For whatever reason, Sam Raimi now has The Evil Dead released in a matted version (to 1.85:1 from 1.37:1). It looks awful.

Raimi’s strength as a director comes from his constantly agitated camera; his static shots are–well, I guess the shots of the sun setting and the moon rising in Evil Dead are cool–mediocre at best. With the improper matte and the utter lack of head room, his static shots become much, much worse.

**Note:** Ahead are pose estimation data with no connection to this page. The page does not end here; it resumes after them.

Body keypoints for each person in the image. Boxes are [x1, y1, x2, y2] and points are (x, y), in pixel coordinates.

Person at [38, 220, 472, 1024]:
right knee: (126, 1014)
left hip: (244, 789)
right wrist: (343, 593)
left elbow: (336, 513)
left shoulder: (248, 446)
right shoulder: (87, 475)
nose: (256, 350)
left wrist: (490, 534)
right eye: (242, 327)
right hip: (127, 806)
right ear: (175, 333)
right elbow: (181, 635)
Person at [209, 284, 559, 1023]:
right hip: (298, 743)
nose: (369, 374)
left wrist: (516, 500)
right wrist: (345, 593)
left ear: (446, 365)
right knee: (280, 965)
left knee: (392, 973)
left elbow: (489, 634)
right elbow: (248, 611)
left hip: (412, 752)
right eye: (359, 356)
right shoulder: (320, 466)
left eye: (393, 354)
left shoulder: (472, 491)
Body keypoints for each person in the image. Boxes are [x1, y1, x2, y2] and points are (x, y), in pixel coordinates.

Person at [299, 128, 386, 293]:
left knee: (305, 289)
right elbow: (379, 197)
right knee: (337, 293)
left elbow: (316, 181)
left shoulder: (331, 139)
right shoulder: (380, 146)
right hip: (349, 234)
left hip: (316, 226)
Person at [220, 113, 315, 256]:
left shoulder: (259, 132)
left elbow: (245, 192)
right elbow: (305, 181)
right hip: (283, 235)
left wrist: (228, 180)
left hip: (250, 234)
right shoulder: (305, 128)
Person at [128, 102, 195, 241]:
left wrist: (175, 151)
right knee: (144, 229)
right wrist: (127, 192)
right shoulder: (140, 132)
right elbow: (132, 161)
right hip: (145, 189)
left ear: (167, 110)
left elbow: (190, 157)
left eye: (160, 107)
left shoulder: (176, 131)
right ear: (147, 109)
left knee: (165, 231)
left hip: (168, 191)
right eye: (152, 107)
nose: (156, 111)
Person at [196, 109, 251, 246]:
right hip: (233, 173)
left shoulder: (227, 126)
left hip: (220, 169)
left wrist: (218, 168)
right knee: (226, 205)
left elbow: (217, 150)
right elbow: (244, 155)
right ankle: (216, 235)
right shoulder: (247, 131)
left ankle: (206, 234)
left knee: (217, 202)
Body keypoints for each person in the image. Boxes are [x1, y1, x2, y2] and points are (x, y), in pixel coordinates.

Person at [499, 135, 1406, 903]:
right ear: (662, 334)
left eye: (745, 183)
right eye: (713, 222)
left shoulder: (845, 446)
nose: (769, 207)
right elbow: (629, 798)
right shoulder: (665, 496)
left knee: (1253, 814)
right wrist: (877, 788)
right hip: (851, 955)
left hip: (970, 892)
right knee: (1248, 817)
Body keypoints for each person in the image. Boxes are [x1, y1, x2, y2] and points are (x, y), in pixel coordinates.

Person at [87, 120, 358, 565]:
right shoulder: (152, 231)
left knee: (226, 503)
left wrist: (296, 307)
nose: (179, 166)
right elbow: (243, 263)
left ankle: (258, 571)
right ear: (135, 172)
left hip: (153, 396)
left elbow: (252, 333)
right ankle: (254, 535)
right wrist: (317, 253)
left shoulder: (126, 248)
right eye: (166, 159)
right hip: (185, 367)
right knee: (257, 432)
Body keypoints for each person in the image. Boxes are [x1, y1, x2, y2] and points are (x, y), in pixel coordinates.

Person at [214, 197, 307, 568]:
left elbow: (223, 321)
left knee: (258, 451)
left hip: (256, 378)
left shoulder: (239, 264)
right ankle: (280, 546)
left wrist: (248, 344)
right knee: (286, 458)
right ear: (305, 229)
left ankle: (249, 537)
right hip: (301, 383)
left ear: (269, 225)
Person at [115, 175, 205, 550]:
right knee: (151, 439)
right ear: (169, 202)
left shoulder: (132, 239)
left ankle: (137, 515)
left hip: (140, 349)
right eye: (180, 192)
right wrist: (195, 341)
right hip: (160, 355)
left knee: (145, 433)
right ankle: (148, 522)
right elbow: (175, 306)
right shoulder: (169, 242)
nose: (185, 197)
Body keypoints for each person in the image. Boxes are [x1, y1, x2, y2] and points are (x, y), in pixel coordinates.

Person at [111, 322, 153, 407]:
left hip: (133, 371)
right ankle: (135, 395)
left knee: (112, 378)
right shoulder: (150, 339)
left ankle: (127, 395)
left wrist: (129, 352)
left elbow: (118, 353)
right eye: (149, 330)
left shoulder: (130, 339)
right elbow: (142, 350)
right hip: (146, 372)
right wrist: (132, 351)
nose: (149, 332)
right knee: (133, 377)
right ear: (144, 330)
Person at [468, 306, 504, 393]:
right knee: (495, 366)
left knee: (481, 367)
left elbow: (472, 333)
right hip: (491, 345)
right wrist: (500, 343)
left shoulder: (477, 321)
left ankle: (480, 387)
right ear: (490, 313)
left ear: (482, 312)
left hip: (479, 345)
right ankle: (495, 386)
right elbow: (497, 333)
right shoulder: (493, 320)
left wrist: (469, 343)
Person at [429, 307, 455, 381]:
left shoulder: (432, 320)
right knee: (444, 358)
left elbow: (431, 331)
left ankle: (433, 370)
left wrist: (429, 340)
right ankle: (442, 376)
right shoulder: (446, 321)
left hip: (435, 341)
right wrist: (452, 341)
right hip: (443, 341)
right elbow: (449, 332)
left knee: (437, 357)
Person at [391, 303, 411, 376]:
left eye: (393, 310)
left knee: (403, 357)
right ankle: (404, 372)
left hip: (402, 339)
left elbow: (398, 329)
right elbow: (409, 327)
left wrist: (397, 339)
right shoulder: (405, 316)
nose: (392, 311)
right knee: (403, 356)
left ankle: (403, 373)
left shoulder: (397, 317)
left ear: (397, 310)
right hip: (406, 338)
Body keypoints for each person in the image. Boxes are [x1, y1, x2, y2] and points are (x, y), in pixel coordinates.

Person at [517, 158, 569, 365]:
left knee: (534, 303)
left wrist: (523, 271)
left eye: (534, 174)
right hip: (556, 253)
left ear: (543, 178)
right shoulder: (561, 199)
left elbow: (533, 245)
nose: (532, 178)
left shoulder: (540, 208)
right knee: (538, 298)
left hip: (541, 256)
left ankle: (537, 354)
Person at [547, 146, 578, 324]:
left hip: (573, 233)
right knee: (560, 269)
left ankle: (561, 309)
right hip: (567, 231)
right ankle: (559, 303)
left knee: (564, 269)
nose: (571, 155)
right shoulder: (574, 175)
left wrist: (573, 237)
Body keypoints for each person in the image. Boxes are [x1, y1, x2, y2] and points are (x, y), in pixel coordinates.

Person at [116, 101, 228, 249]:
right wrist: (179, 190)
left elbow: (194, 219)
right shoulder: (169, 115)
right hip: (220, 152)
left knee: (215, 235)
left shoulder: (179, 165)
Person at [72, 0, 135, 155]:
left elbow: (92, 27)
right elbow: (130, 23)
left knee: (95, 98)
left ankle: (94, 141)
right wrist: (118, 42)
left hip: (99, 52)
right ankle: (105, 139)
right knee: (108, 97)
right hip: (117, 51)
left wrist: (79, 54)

I haven’t seen Evil Dead in about ten years (I still have the OAR DVD release around and feel like it deserves another look) and I think the ship’s sailed for me. I saw the unrated, NC-17, rated X version. I can’t figure out how the film, with it’s super-cheap special effects, deserves such a rating. It’s cartoon violence.

Things I noticed this time include Theresa Tilly’s terrible scream (wish there was a good synonym for scream starting with t, let me tell you) and Richard DeManincor’s character’s complete indifference to other people.

There’s a lot of other stuff to the picture, sure, but it’s basically all about seeing Raimi’s camera movements. Joseph LoDuca’s score might be the best thing about the film, just because it’s so good, compared to the roughness of everything else.

Campbell does an all right job–definitely the best performance–but everyone’s underwritten here. It’d be impossible to gauge acting talent from Evil Dead.

The last third is unbearably long though. Boring gore. Who knew?

1.5/4★½

CREDITS

Written and directed by Sam Raimi; director of photography, Tim Philo; edited by Edna Ruth Paul; music by Joseph LoDuca; produced by Robert G. Tapert; released by New Line Cinema.

Starring Bruce Campbell (Ashley J. Williams), Ellen Sandweiss (Cheryl Williams), Richard DeManincor (Scott), Betsy Baker (Linda) and Theresa Tilly (Shelly).